= Document text =
[START]

Interactive media is the most active media we possess in the art world and has the power to create the most emotional responses of any medium. This is a fact. However, the question of what art is has always bothered me. I have many favorite artists that produce high quality work, but they get ignored while post-modern art bullshit gets all the attention. I asked my film teacher to define art and why Francis Bacon is ignored while Marina Abramovic is highly praised. She responded with this: "Art is an experience." The example she used is that Yoko Ono would write commands on a piece of paper and hand them to a person as an art piece. Here is one of them:

"Make a wish
Write it down on a piece of paper
Fold it and tie it around a branch of a Wish Tree
Ask your friends to do the same
Keep wishing
Until the branches are covered with wishes"

As abstract as it is, this is art.

However, "video games" as we know them, such as "Mass Effect", are no more artistic as "The Avengers". Yes, there are artistic merits in "The Avengers", but it is by no means high art.

[END]

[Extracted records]
[START]

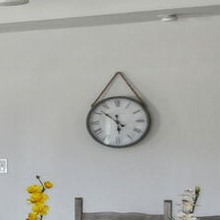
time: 5:51
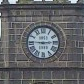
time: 2:45
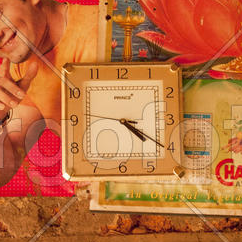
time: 4:20
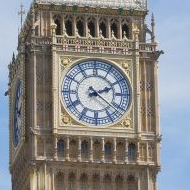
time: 2:21
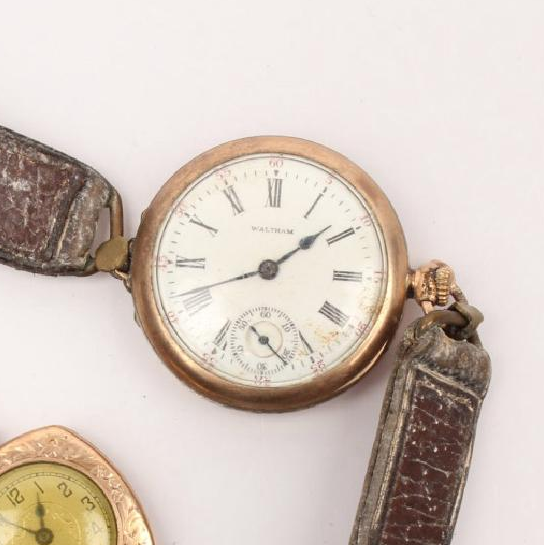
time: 1:41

[END]

= Prompt =
Reproduce the text about interactive media and the question of what art is, word for word and in full.

= Task output =
Interactive media is the most active media we possess in the art world and has the power to create the most emotional responses of any medium. This is a fact. However, the question of what art is has always bothered me. I have many favorite artists that produce high quality work, but they get ignored while post-modern art bullshit gets all the attention. I asked my film teacher to define art and why Francis Bacon is ignored while Marina Abramovic is highly praised. She responded with this: "Art is an experience." The example she used is that Yoko Ono would write commands on a piece of paper and hand them to a person as an art piece. Here is one of them:

"Make a wish
Write it down on a piece of paper
Fold it and tie it around a branch of a Wish Tree
Ask your friends to do the same
Keep wishing
Until the branches are covered with wishes"

As abstract as it is, this is art.

However, "video games" as we know them, such as "Mass Effect", are no more artistic as "The Avengers". Yes, there are artistic merits in "The Avengers", but it is by no means high art.